Игорь Шевелев
Имперское искусство театра
Сергей Юрский о родителях, призвании, сериалах и смысле жизни
Трудовая семья со всеми ее сложностями
- Сергей Юрьевич, ваша мама была пианисткой, преподавала музыку, сценическую речь, кормила семью, когда муж был без работы. Не было ощущения, что она хотела реализовать себя в жизни через вас?
- Нет, в какой-то мере она была реализована. У нее были хорошие и результативные ученики, хотя это была скромная районная музыкальная школа Калининского района города Ленинграда, которая располагалась по другую сторону Крестов. Когда был мамин столетний юбилей, - она, как и папа, 1902 года рождения, - я был в Питере и зашел в эту школу. Купил цветы, поднялся наверх, ни на что, собственно, не рассчитывая. Все очень бедно, пятый этаж жилого дома, без лифта. Встретила какая-то старая женщина, то ли техничка, то ли уборщица, то ли секретарь в бедном учреждении. Я заговорил с ней, она довольно хмуро отвечала, что никого еще нет, скоро придут. Я спрашиваю, а кто есть, назвал имя Евгении Михайловны, и она вдруг как-то вскинулась: «Кто вы? Боже мой, Сергей Юрьевич, как же, Евгения Михайловна…» Лицо совершенно изменилось. Тут появляется другая, сравнительно молодая женщина: «Я же ее ученица. Я пришла сюда работать при ней». Тут же всплеск воспоминаний, мне вручается групповая фотография преподавателей, среди которых и мама. Я оставляю букет и ухожу в ощущении, что теперь навсегда обязан этим людям. Точно так же, как если я прихожу в цирк.

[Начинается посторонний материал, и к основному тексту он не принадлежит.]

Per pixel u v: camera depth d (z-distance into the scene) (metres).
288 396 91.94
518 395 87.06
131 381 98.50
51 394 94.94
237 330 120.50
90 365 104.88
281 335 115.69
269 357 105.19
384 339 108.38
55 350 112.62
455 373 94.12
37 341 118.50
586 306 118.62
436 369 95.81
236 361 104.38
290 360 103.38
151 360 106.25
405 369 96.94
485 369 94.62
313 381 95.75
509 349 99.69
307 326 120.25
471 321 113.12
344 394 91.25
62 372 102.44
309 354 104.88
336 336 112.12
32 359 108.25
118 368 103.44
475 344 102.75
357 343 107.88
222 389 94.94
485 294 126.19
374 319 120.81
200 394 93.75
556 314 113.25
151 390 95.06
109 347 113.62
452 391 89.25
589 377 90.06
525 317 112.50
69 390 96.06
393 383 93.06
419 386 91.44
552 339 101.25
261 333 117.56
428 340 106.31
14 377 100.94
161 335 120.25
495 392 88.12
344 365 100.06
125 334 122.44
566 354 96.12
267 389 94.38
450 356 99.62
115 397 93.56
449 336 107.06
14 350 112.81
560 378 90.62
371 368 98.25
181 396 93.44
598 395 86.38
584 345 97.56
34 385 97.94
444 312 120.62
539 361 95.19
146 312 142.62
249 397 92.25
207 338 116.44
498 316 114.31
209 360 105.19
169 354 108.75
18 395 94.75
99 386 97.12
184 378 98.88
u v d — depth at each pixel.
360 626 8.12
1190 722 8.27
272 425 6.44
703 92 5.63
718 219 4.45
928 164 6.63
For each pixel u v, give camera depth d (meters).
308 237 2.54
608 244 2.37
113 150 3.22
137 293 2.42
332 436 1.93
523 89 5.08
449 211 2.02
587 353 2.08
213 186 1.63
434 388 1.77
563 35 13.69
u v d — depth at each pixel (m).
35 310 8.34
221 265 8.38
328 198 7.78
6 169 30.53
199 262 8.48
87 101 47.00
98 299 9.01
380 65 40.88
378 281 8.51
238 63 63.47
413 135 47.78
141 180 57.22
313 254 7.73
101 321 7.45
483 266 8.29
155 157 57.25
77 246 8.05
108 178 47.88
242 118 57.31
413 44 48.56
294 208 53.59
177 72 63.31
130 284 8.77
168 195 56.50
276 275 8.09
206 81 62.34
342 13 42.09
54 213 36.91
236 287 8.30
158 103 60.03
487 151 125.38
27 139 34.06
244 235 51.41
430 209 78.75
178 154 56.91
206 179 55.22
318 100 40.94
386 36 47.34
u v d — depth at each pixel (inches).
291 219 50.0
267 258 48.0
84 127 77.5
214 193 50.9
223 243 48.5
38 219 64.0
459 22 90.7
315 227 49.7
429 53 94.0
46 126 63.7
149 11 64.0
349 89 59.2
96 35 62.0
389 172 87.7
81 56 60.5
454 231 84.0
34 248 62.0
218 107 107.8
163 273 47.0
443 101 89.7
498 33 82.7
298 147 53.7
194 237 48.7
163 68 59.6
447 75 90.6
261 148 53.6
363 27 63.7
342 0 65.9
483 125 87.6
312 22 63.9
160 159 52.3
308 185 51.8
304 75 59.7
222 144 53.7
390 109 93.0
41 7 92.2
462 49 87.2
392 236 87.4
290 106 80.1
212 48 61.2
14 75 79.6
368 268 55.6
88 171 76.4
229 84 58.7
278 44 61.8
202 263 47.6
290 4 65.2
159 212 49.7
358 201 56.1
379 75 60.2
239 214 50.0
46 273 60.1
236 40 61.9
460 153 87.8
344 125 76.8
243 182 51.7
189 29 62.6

- Да, ведь вы выросли в цирке, когда ваш папа руководил московским цирком на Цветном бульваре и вообще всей системой советских цирков?
- Я редко бываю в цирке, но, когда прихожу, то по каким-то неведомым причинам все - акробаты, дрессировщики, уборщики говна за слонами, шпрехшталмейстеры, люди в странных фраках - все они мне: «Привет, Сережа!» Причем, не как Остапу Бендеру, а как своему, цирковому. В любом цирке страны, ведь цирк это конвейер, где все перемешаны. И очень странно и приятно, когда я прихожу в музыкальную школу, а мамы ведь нету тридцать с лишним лет, с 1971 года, а ее помнят; я прихожу в цирк, а папы нет с 1957 года, почти полстолетия, а дети тех детей помнят, что это – наш.
- Друзья вашего детства стали цирковыми артистами?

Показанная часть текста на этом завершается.